* [What is expected]
Each entry is to be given again exactly; drop the images.

* [Task data]

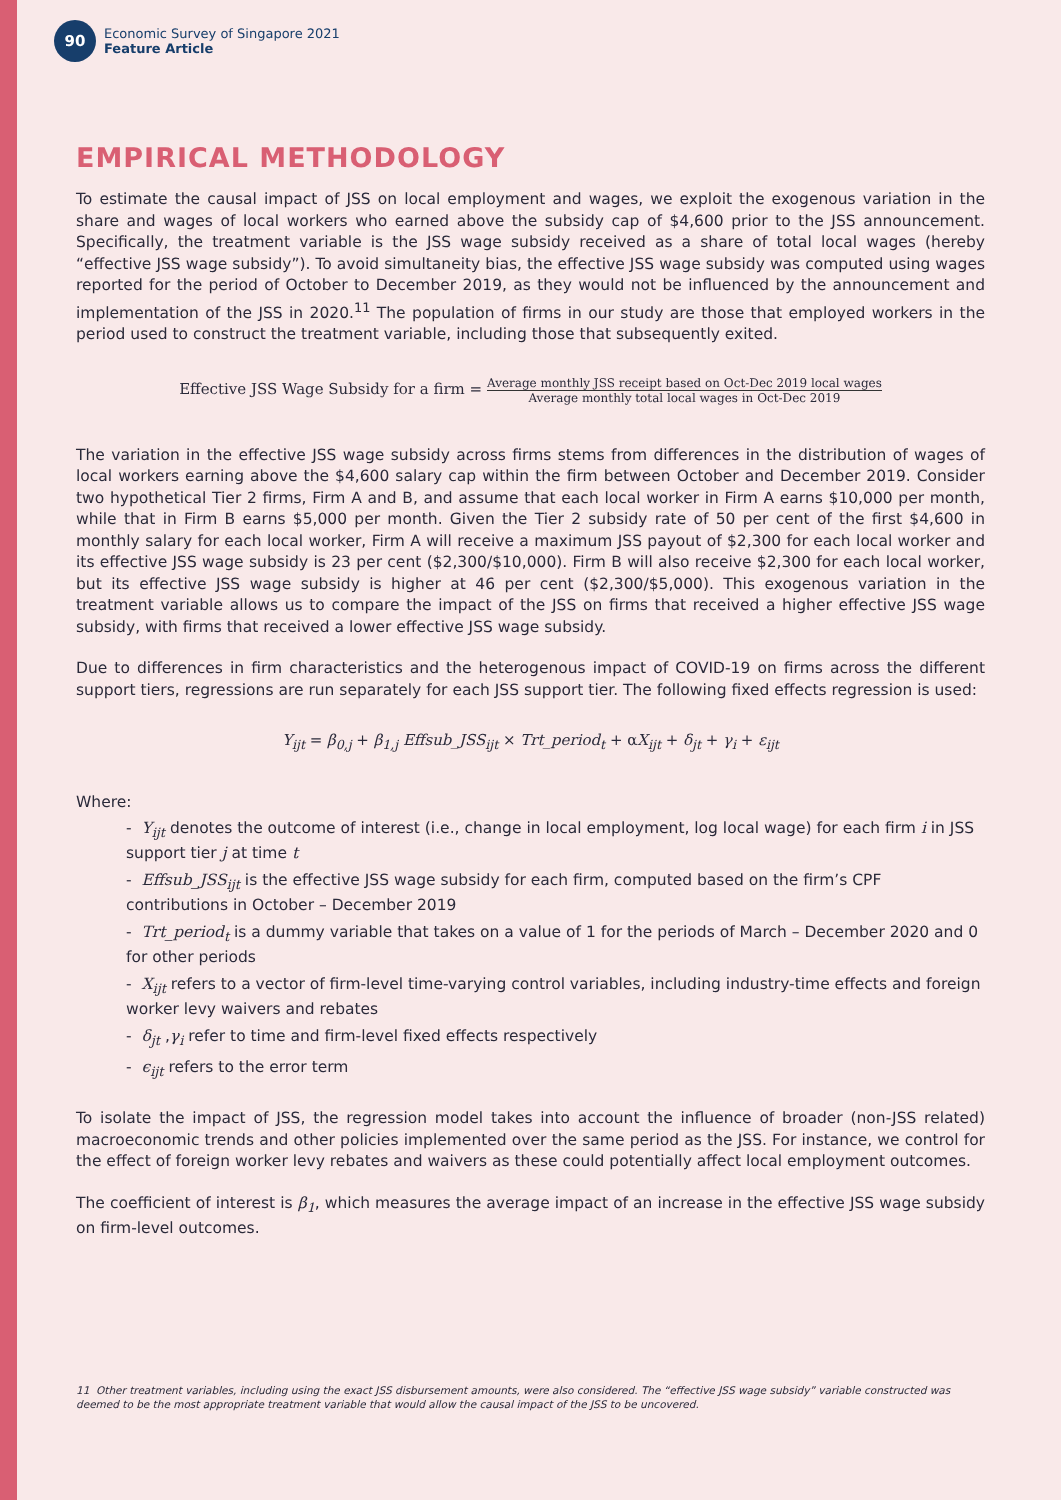90
Economic Survey of Singapore 2021
Feature Article
EMPIRICAL METHODOLOGY
To estimate the causal impact of JSS on local employment and wages, we exploit the exogenous variation in the share and wages of local workers who earned above the subsidy cap of $4,600 prior to the JSS announcement. Specifically, the treatment variable is the JSS wage subsidy received as a share of total local wages (hereby “effective JSS wage subsidy”). To avoid simultaneity bias, the effective JSS wage subsidy was computed using wages reported for the period of October to December 2019, as they would not be influenced by the announcement and implementation of the JSS in 2020.<sup>11</sup> The population of firms in our study are those that employed workers in the period used to construct the treatment variable, including those that subsequently exited.
Effective JSS Wage Subsidy for a firm = Average monthly JSS receipt based on Oct-Dec 2019 local wages Average monthly total local wages in Oct-Dec 2019
The variation in the effective JSS wage subsidy across firms stems from differences in the distribution of wages of local workers earning above the $4,600 salary cap within the firm between October and December 2019. Consider two hypothetical Tier 2 firms, Firm A and B, and assume that each local worker in Firm A earns $10,000 per month, while that in Firm B earns $5,000 per month. Given the Tier 2 subsidy rate of 50 per cent of the first $4,600 in monthly salary for each local worker, Firm A will receive a maximum JSS payout of $2,300 for each local worker and its effective JSS wage subsidy is 23 per cent ($2,300/$10,000). Firm B will also receive $2,300 for each local worker, but its effective JSS wage subsidy is higher at 46 per cent ($2,300/$5,000). This exogenous variation in the treatment variable allows us to compare the impact of the JSS on firms that received a higher effective JSS wage subsidy, with firms that received a lower effective JSS wage subsidy.
Due to differences in firm characteristics and the heterogenous impact of COVID-19 on firms across the different support tiers, regressions are run separately for each JSS support tier. The following fixed effects regression is used:
Y<sub>ijt</sub> = β<sub>0,j</sub> + β<sub>1,j</sub> Effsub_JSS<sub>ijt</sub> × Trt_period<sub>t</sub> + αX<sub>ijt</sub> + δ<sub>jt</sub> + γ<sub>i</sub> + ε<sub>ijt</sub>
Where:
- Y<sub>ijt</sub> denotes the outcome of interest (i.e., change in local employment, log local wage) for each firm i in JSS support tier j at time t
- Effsub_JSS<sub>ijt</sub> is the effective JSS wage subsidy for each firm, computed based on the firm’s CPF contributions in October – December 2019
- Trt_period<sub>t</sub> is a dummy variable that takes on a value of 1 for the periods of March – December 2020 and 0 for other periods
- X<sub>ijt</sub> refers to a vector of firm-level time-varying control variables, including industry-time effects and foreign worker levy waivers and rebates
- δ<sub>jt</sub> ,γ<sub>i</sub> refer to time and firm-level fixed effects respectively
- ϵ<sub>ijt</sub> refers to the error term
To isolate the impact of JSS, the regression model takes into account the influence of broader (non-JSS related) macroeconomic trends and other policies implemented over the same period as the JSS. For instance, we control for the effect of foreign worker levy rebates and waivers as these could potentially affect local employment outcomes.
The coefficient of interest is β<sub>1</sub>, which measures the average impact of an increase in the effective JSS wage subsidy on firm-level outcomes.
11 Other treatment variables, including using the exact JSS disbursement amounts, were also considered. The “effective JSS wage subsidy” variable constructed was deemed to be the most appropriate treatment variable that would allow the causal impact of the JSS to be uncovered.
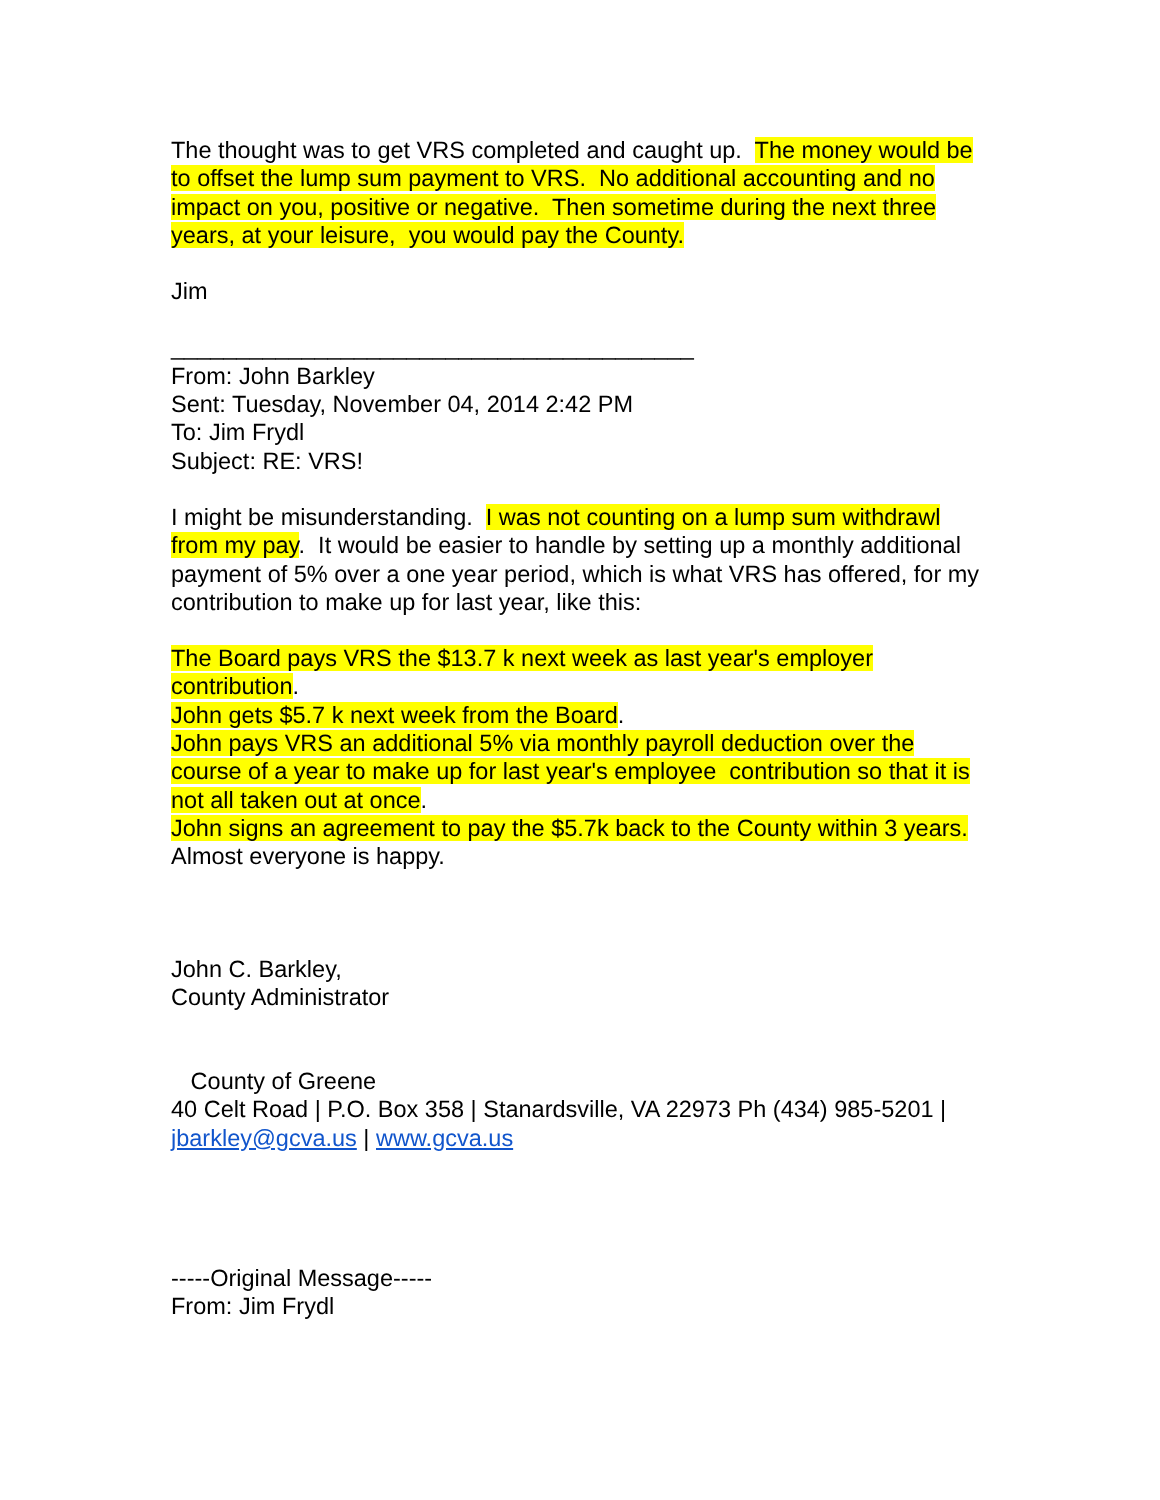The thought was to get VRS completed and caught up. The money would be to offset the lump sum payment to VRS. No additional accounting and no impact on you, positive or negative. Then sometime during the next three years, at your leisure, you would pay the County.
Jim
________________________________________
From: John Barkley
Sent: Tuesday, November 04, 2014 2:42 PM
To: Jim Frydl
Subject: RE: VRS!
I might be misunderstanding. I was not counting on a lump sum withdrawl from my pay. It would be easier to handle by setting up a monthly additional payment of 5% over a one year period, which is what VRS has offered, for my contribution to make up for last year, like this:
The Board pays VRS the $13.7 k next week as last year's employer contribution.
John gets $5.7 k next week from the Board.
John pays VRS an additional 5% via monthly payroll deduction over the course of a year to make up for last year's employee contribution so that it is not all taken out at once.
John signs an agreement to pay the $5.7k back to the County within 3 years.
Almost everyone is happy.
John C. Barkley,
County Administrator
County of Greene
40 Celt Road | P.O. Box 358 | Stanardsville, VA 22973 Ph (434) 985-5201 | jbarkley@gcva.us | www.gcva.us
-----Original Message-----
From: Jim Frydl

* [Answer for the task]
90
Economic Survey of Singapore 2021
Feature Article
EMPIRICAL METHODOLOGY
To estimate the causal impact of JSS on local employment and wages, we exploit the exogenous variation in the share and wages of local workers who earned above the subsidy cap of $4,600 prior to the JSS announcement. Specifically, the treatment variable is the JSS wage subsidy received as a share of total local wages (hereby “effective JSS wage subsidy”). To avoid simultaneity bias, the effective JSS wage subsidy was computed using wages reported for the period of October to December 2019, as they would not be influenced by the announcement and implementation of the JSS in 2020.<sup>11</sup> The population of firms in our study are those that employed workers in the period used to construct the treatment variable, including those that subsequently exited.
Effective JSS Wage Subsidy for a firm = Average monthly JSS receipt based on Oct-Dec 2019 local wages Average monthly total local wages in Oct-Dec 2019
The variation in the effective JSS wage subsidy across firms stems from differences in the distribution of wages of local workers earning above the $4,600 salary cap within the firm between October and December 2019. Consider two hypothetical Tier 2 firms, Firm A and B, and assume that each local worker in Firm A earns $10,000 per month, while that in Firm B earns $5,000 per month. Given the Tier 2 subsidy rate of 50 per cent of the first $4,600 in monthly salary for each local worker, Firm A will receive a maximum JSS payout of $2,300 for each local worker and its effective JSS wage subsidy is 23 per cent ($2,300/$10,000). Firm B will also receive $2,300 for each local worker, but its effective JSS wage subsidy is higher at 46 per cent ($2,300/$5,000). This exogenous variation in the treatment variable allows us to compare the impact of the JSS on firms that received a higher effective JSS wage subsidy, with firms that received a lower effective JSS wage subsidy.
Due to differences in firm characteristics and the heterogenous impact of COVID-19 on firms across the different support tiers, regressions are run separately for each JSS support tier. The following fixed effects regression is used:
Y<sub>ijt</sub> = β<sub>0,j</sub> + β<sub>1,j</sub> Effsub_JSS<sub>ijt</sub> × Trt_period<sub>t</sub> + αX<sub>ijt</sub> + δ<sub>jt</sub> + γ<sub>i</sub> + ε<sub>ijt</sub>
Where:
- Y<sub>ijt</sub> denotes the outcome of interest (i.e., change in local employment, log local wage) for each firm i in JSS support tier j at time t
- Effsub_JSS<sub>ijt</sub> is the effective JSS wage subsidy for each firm, computed based on the firm’s CPF contributions in October – December 2019
- Trt_period<sub>t</sub> is a dummy variable that takes on a value of 1 for the periods of March – December 2020 and 0 for other periods
- X<sub>ijt</sub> refers to a vector of firm-level time-varying control variables, including industry-time effects and foreign worker levy waivers and rebates
- δ<sub>jt</sub> ,γ<sub>i</sub> refer to time and firm-level fixed effects respectively
- ϵ<sub>ijt</sub> refers to the error term
To isolate the impact of JSS, the regression model takes into account the influence of broader (non-JSS related) macroeconomic trends and other policies implemented over the same period as the JSS. For instance, we control for the effect of foreign worker levy rebates and waivers as these could potentially affect local employment outcomes.
The coefficient of interest is β<sub>1</sub>, which measures the average impact of an increase in the effective JSS wage subsidy on firm-level outcomes.
11 Other treatment variables, including using the exact JSS disbursement amounts, were also considered. The “effective JSS wage subsidy” variable constructed was deemed to be the most appropriate treatment variable that would allow the causal impact of the JSS to be uncovered.
The thought was to get VRS completed and caught up. The money would be to offset the lump sum payment to VRS. No additional accounting and no impact on you, positive or negative. Then sometime during the next three years, at your leisure, you would pay the County.
Jim
________________________________________
From: John Barkley
Sent: Tuesday, November 04, 2014 2:42 PM
To: Jim Frydl
Subject: RE: VRS!
I might be misunderstanding. I was not counting on a lump sum withdrawl from my pay. It would be easier to handle by setting up a monthly additional payment of 5% over a one year period, which is what VRS has offered, for my contribution to make up for last year, like this:
The Board pays VRS the $13.7 k next week as last year's employer contribution.
John gets $5.7 k next week from the Board.
John pays VRS an additional 5% via monthly payroll deduction over the course of a year to make up for last year's employee contribution so that it is not all taken out at once.
John signs an agreement to pay the $5.7k back to the County within 3 years.
Almost everyone is happy.
John C. Barkley,
County Administrator
County of Greene
40 Celt Road | P.O. Box 358 | Stanardsville, VA 22973 Ph (434) 985-5201 | jbarkley@gcva.us | www.gcva.us
-----Original Message-----
From: Jim Frydl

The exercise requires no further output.